FIG. 15 is a block diagram showing an operating principle of an encoding and decoding apparatus according to a fifth embodiment of the present invention. The apparatus comprises a random series 51, a basic vector generation unit 52, a basic vector unit 53, a tree-structured delta code book generation unit 54, a tree-structured delta code book 55 containing pitch-enhanced series and a pitch enhancement process unit 56. The random series 51 corresponds to the random series 1 of FIG. 5, the basic vector generation unit 52 corresponds to the basic vector generation unit 2 of FIG. 5, the tree-structured delta code book generation unit 54 corresponds to the tree-structured delta code book generation unit 4 of FIG. 5, and the tree-structured delta code book 55 corresponds to the tree-structured delta code book 5 of FIG. 5

The pitch enhancement process unit 56 effects a pitch enhancement process when a pitch period obtained in a preceding stage included in the process of identifying the code is shorter than an analyzed frame length. By causing the stochastic code book for identifying a stochastic signal to have a pitch period, it is expected that performance of the encoding and decoding apparatus is improved for voiced sounds (stationary portions of the speech). In the case of decoding, the received pitch period or the pitch period obtained in a re-analysis is employed.

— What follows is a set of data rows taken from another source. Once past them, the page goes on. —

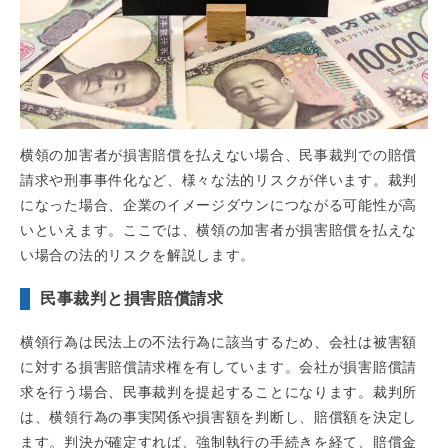
横領の加害者が損害賠償を払えない場合、民事裁判での賠償
請求や刑事事件化など、様々な法的リスクが伴います。裁判
になった場合、企業のイメージダウンにつながる可能性が高
いといえます。ここでは、横領の加害者が損害賠償を払えな
い場合の法的リスクを解説します。
民事裁判と損害賠償請求
横領行為は民法上の不法行為に該当するため、会社は被害額
に対する損害賠償請求権を有しています。会社が損害賠償請
求を行う場合、民事裁判を提起することになります。裁判所
は、横領行為の事実関係や損害額を判断し、賠償額を決定し
ます。判決が確定すれば、強制執行の手続きを経て、賠償金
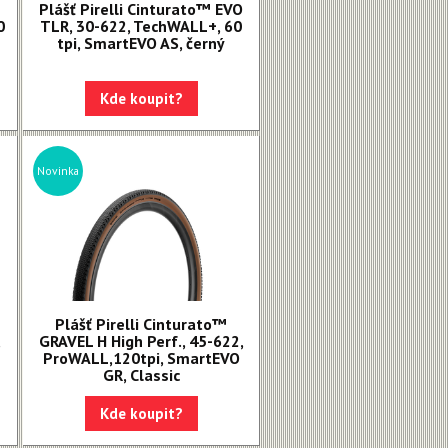
Plášť Pirelli Cinturato™ EVO
0
TLR, 30-622, TechWALL+, 60
tpi, SmartEVO AS, černý
Kde koupit?
Novinka
Plášť Pirelli Cinturato™
,
GRAVEL H High Perf., 45-622,
ProWALL,120tpi, SmartEVO
GR, Classic
Kde koupit?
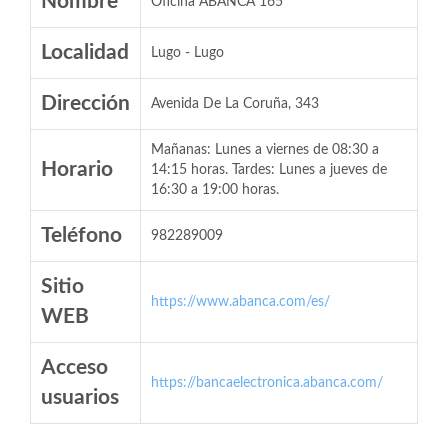
Nombre
Oficina ABANCA 165
Localidad
Lugo - Lugo
Dirección
Avenida De La Coruña, 343
Mañanas: Lunes a viernes de 08:30 a
Horario
14:15 horas. Tardes: Lunes a jueves de
16:30 a 19:00 horas.
Teléfono
982289009
Sitio
https://www.abanca.com/es/
WEB
Acceso
https://bancaelectronica.abanca.com/
usuarios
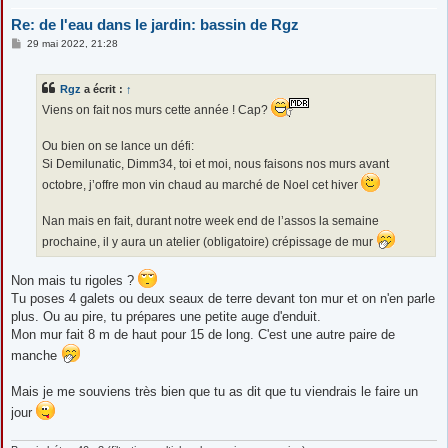
Re: de l'eau dans le jardin: bassin de Rgz
M
29 mai 2022, 21:28
e
s
s
Rgz
a écrit :
↑
a
g
Viens on fait nos murs cette année ! Cap?
e
Ou bien on se lance un défi:
Si Demilunatic, Dimm34, toi et moi, nous faisons nos murs avant
octobre, j’offre mon vin chaud au marché de Noel cet hiver
Nan mais en fait, durant notre week end de l’assos la semaine
prochaine, il y aura un atelier (obligatoire) crépissage de mur
Non mais tu rigoles ?
Tu poses 4 galets ou deux seaux de terre devant ton mur et on n'en parle
plus. Ou au pire, tu prépares une petite auge d'enduit.
Mon mur fait 8 m de haut pour 15 de long. C'est une autre paire de
manche
Mais je me souviens très bien que tu as dit que tu viendrais le faire un
jour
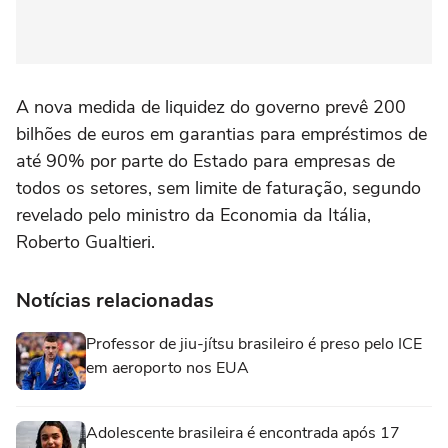
A nova medida de liquidez do governo prevê 200
bilhões de euros em garantias para empréstimos de
até 90% por parte do Estado para empresas de
todos os setores, sem limite de faturação, segundo
revelado pelo ministro da Economia da Itália,
Roberto Gualtieri.
Notícias relacionadas
Professor de jiu-jítsu brasileiro é preso pelo ICE
em aeroporto nos EUA
Adolescente brasileira é encontrada após 17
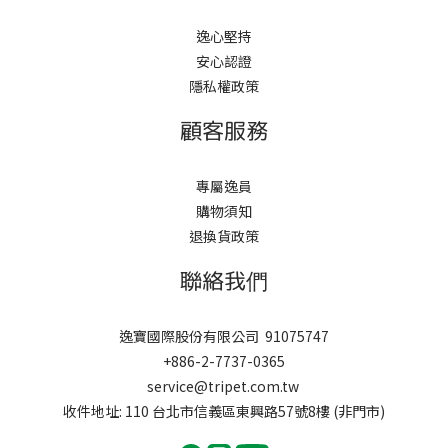
逸心堅持
安心認證
隱私權政策
顧客服務
專屬逸員
購物須知
退換貨政策
聯絡我們
逸寶國際股份有限公司 91075747
+886-2-7737-0365
service@tripet.com.tw
收件地址: 110 台北市信義區東興路57號8樓 (非門市)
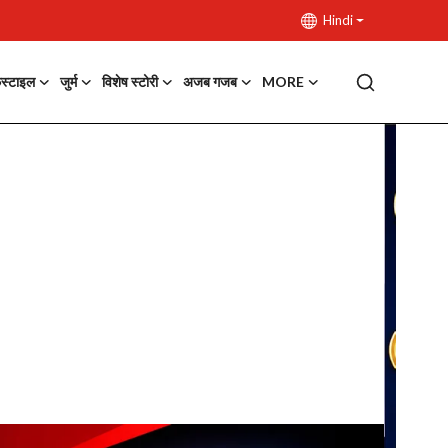
Hindi
फस्टाइल
जुर्म
विशेष स्टोरी
अजब गजब
MORE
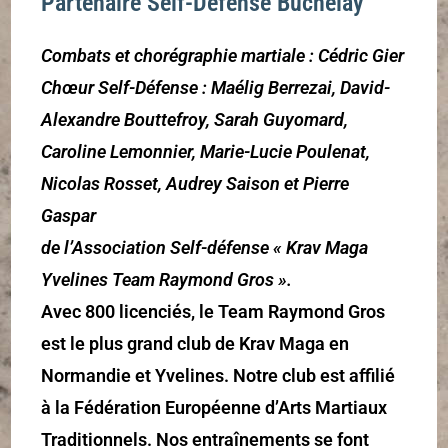
Partenaire Self-Défense Buchelay
Combats et chorégraphie martiale : Cédric Gier
Chœur Self-Défense : Maélig Berrezai, David-
Alexandre Bouttefroy, Sarah Guyomard,
Caroline Lemonnier, Marie-Lucie Poulenat,
Nicolas Rosset, Audrey Saison et Pierre
Gaspar
de l’Association Self-défense « Krav Maga
Yvelines Team Raymond Gros ».
Avec 800 licenciés, le Team Raymond Gros
est le plus grand club de Krav Maga en
Normandie et Yvelines. Notre club est affilié
à la Fédération Européenne d’Arts Martiaux
Traditionnels. Nos entraînements se font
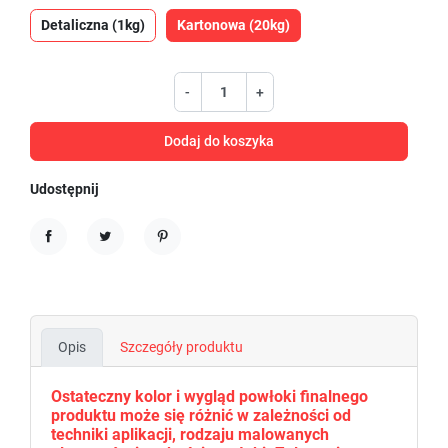
Detaliczna (1kg)
Kartonowa (20kg)
-
+
Dodaj do koszyka
Udostępnij
Udostępnij
Tweetuj
Pinterest
Opis
Szczegóły produktu
Ostateczny kolor i wygląd powłoki finalnego
produktu może się różnić w zależności od
techniki aplikacji, rodzaju malowanych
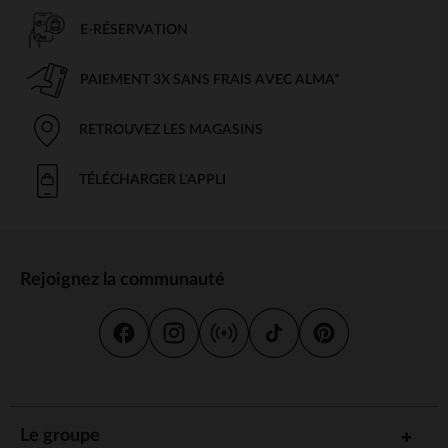
E-RÉSERVATION
PAIEMENT 3X SANS FRAIS AVEC ALMA*
RETROUVEZ LES MAGASINS
TÉLÉCHARGER L'APPLI
Rejoignez la communauté
Le groupe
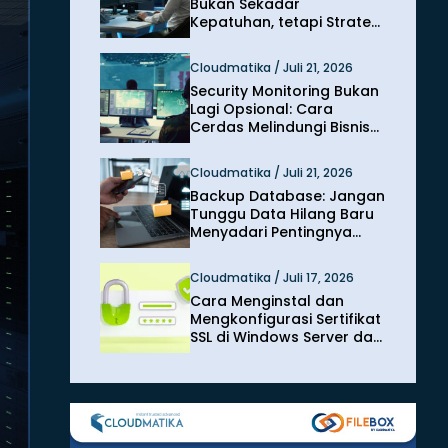
Bukan Sekadar
Kepatuhan, tetapi Strategi
Melindungi Bisnis dari
Risiko Siber
Cloudmatika / Juli 21, 2026
Security Monitoring Bukan
Lagi Opsional: Cara
Cerdas Melindungi Bisnis
dari Ancaman Siber
Modern
Cloudmatika / Juli 21, 2026
Backup Database: Jangan
Tunggu Data Hilang Baru
Menyadari Pentingnya
Perlindungan
Cloudmatika / Juli 17, 2026
Cara Menginstal dan
Mengkonfigurasi Sertifikat
SSL di Windows Server dan
IIS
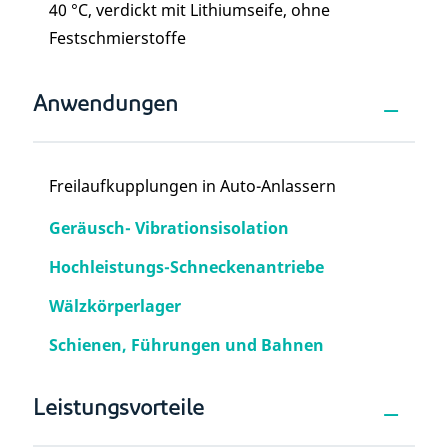
40 °C, verdickt mit Lithiumseife, ohne
Festschmierstoffe
Anwendungen
Freilaufkupplungen in Auto-Anlassern
Geräusch- Vibrationsisolation
Hochleistungs-Schneckenantriebe
Wälzkörperlager
Schienen, Führungen und Bahnen
Leistungsvorteile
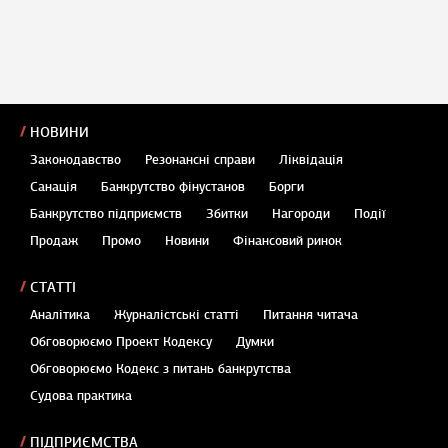
НОВИНИ
Законодавство
Резонансні справи
Ліквідація
Санація
Банкрутство фінустанов
Борги
Банкрутство підприємств
Збитки
Нагороди
Події
Продаж
Промо
Новини
Фінансовий ринок
СТАТТІ
Аналітика
Журналістські статті
Питання читача
Обговорюємо Проект Кодексу
Думки
Обговорюємо Кодекс з питань банкрутства
Судова практика
ПІДПРИЄМСТВА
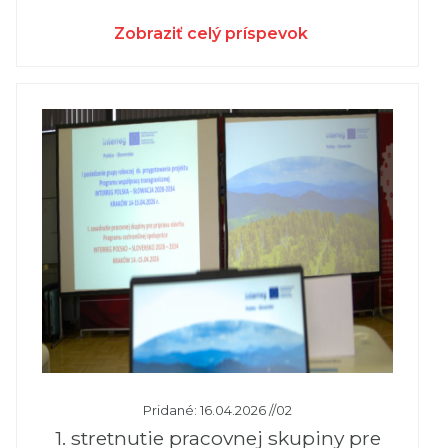
Zobraziť celý príspevok
Pridané: 16.04.2026 //02
1. stretnutie pracovnej skupiny pre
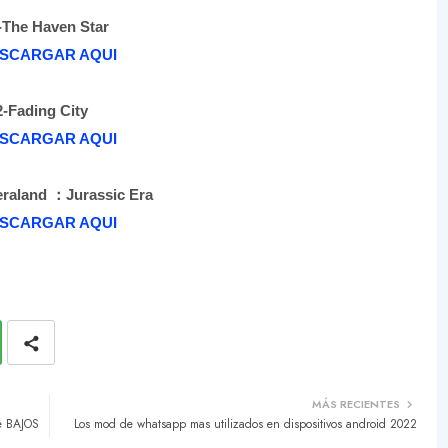
-The Haven Star
SCARGAR AQUI
2-
Fading City
SCARGAR AQUI
eraland
：
Jurassic Era
SCARGAR AQUI
MÁS RECIENTES
e BAJOS
Los mod de whatsapp mas utilizados en dispositivos android 2022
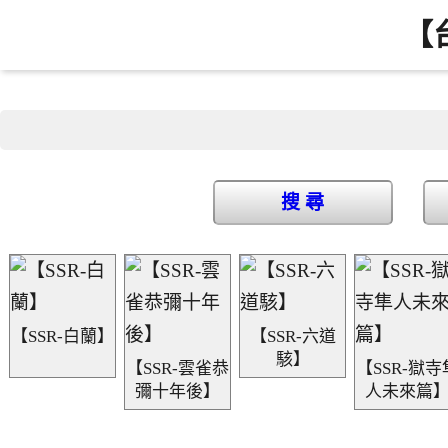
【
搜 尋
【SSR-白蘭】
【SSR-六道
駭】
【SSR-雲雀恭
【SSR-獄寺
彌十年後】
人未來篇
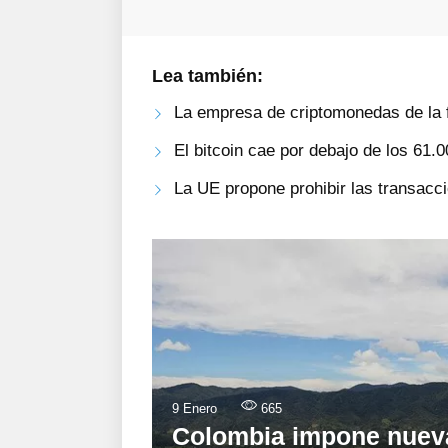
Lea también:
La empresa de criptomonedas de la 
El bitcoin cae por debajo de los 61.
La UE propone prohibir las transac
9 Enero
665
Colombia impone nueva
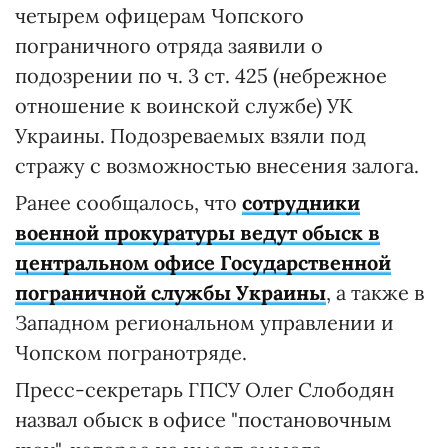
четырем офицерам Чопского
пограничного отряда заявили о
подозрении по ч. 3 ст. 425 (небрежное
отношение к воинской службе) УК
Украины. Подозреваемых взяли под
стражу с возможностью внесения залога.
Ранее сообщалось, что
сотрудники
военной прокуратуры ведут обыск в
центральном офисе Государственной
пограничной службы Украины
, а также в
Западном региональном управлении и
Чопском погранотряде.
Пресс-секретарь ГПСУ Олег Слободян
назвал обыск в офисе "постановочным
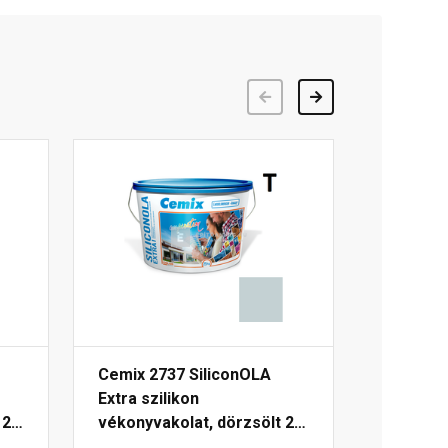
Előző
Következő
Cemix 2737 SiliconOLA
Extra szilikon
 25
vékonyvakolat, dörzsölt 2
mm 4723 blue 25 kg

FIG. 16 is a flowchart for an operation of the fifth embodiment. The parameters are set such that the random series 51 has the vector dimension size of N, the basic vector count of M, and the shift of K (E1). A comparison is made between the pitch period and the analyzed frame length (E2). Basic vectors are generated according to a relation

basic vector[i][j]=random series sample[i*K+j](E3 and E5).

When the pitch period is shorter than the analyzed frame length, the pitch enhancement process is executed (E4).

The pitch-enhanced basic vector Bpit(n) is obtained according to relations

Bpit(n)=B(n) (0≤n≤lag)

Bpit(n)=p*B(n)+q*B(n-lag) (lag≤n≤frm-length)

where B indicates the basic vector [i][j], lag indicates a pitch period, frm-length indicates a frame length, and p and q indicate pitch enhancement filter coefficients.

The basic vectors subject to the pitch enhancement process are extended by the tree-structured delta code book generation unit 54 so as to produce the tree-structured delta code book 55. The tree-structured delta code book 55 may be a stochastic code book. The pitch enhancement process may be executed for one or both of the encoding process and the decoding process so that the quality of the decoded and reconstructed speech signal is improved.

The present invention is not limited to the above-described embodiments, and variations and modifications may be made without departing from the scope of the present invention.